Mode 3: Voice Review

Use this mode when a voice profile already exists and the user wants to check content against it.

Step 1 — Load Voice Profile

Load brand-memory/voice-profile.md. If it doesn't exist or is empty, tell the user:

"No voice profile found. Run Mode 1 or Mode 2 first to create one, then I can review content against it."

Step 2 — Receive Content

Ask: "Paste the content you want me to review, or share the file."

Accept any format: draft blog post, email, social post, landing page copy, ad copy, etc.

Step 3 — Audit Against Profile

Score the content across these 5 dimensions. For each, give a rating (On-brand / Mostly on-brand / Off-brand) with specific evidence.

1. Personality Alignment

  • Does the content reflect the Core Personality Traits?
  • Quote specific lines that match or clash

2. Tone Spectrum Check

  • Does the tone land in the right zone on each spectrum?
  • Flag if content is too formal/casual, too technical/simple, etc. relative to the profile

3. Vocabulary Compliance

  • Any USE words present? (good)
  • Any AVOID words present? (flag them)
  • Suggest replacements for off-brand words

4. Channel Fit

  • Is the tone adapted correctly for the target channel?
  • Reference the Tone Adaptation Rules

5. Style Rules

  • Check against the Style Rules (oxford comma, contractions, headings, etc.)
  • Flag violations

Step 4 — Deliver Report

Format:

## Voice Review Report

**Overall**: [On-brand / Mostly on-brand / Needs work]

### What's working
- [specific strengths with quotes]

### What needs adjustment
- [specific issues with quotes + suggested rewrites]

### Vocabulary flags
| Found (off-brand) | Suggested replacement |
|---|---|
| "[word]" | "[alternative]" |

Step 5 — Offer Rewrite

After the report, ask:

"Want me to rewrite the flagged sections to match your brand voice?"
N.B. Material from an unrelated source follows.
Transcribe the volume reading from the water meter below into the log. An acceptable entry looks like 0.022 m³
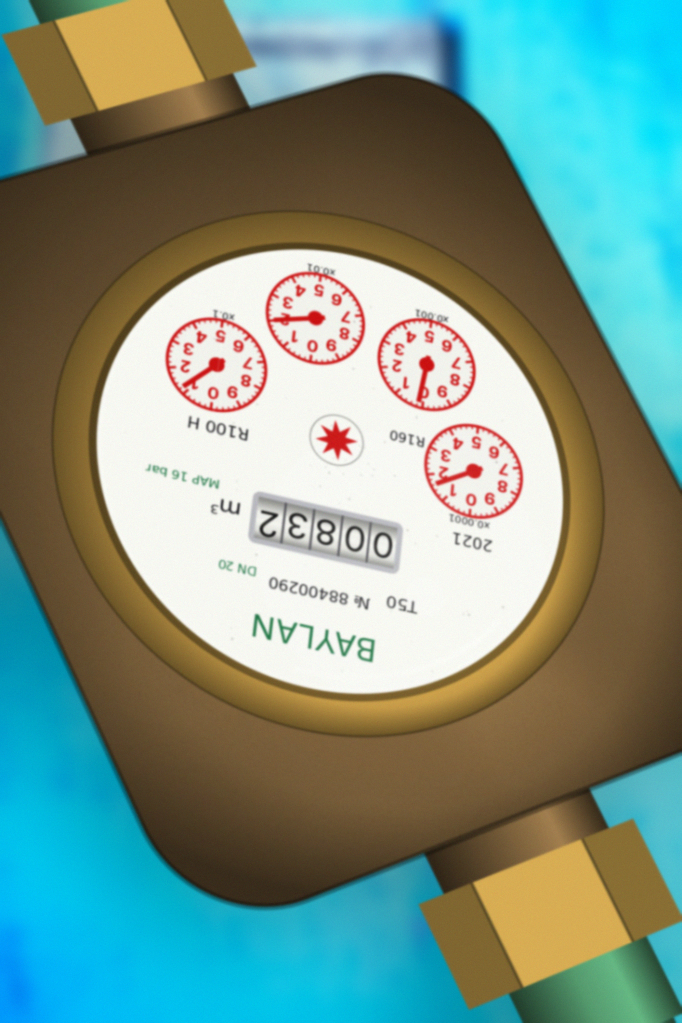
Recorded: 832.1201 m³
If yes, rewrite only the off-brand sections, preserving the rest. Show before/after for each change.


Advanced: Style Guide Reference

For teams that need detailed editorial standards beyond the core voice profile, a comprehensive checklist is available:

skills/brand-voice/references/style-guide-checklist.md

This covers: grammar & mechanics (10 rule categories), formatting conventions, punctuation policies, terminology standards, inclusive language guide, and channel-specific style notes.

When to offer this: Always offer after saving the voice profile, especially if the user mentioned team collaboration, content at scale, or multiple writers.

"Your voice profile is saved. Want me to also generate a detailed style guide? This is especially useful if multiple people create content for your brand — it covers grammar rules, formatting, inclusive language, and terminology standards."


Skill Chaining

After creating the voice profile, suggest next steps:

Your brand voice is defined. Here's what to do next:

  1. Positioning Angles (03) — Find your differentiation angles using 8 frameworks
  2. Direct Response Copy (06) — Write landing page copy in your new voice
  3. Content Atomizer (10) — Transform existing content to match this voice

Run the Orchestrator (01) if you're not sure which skill to use next.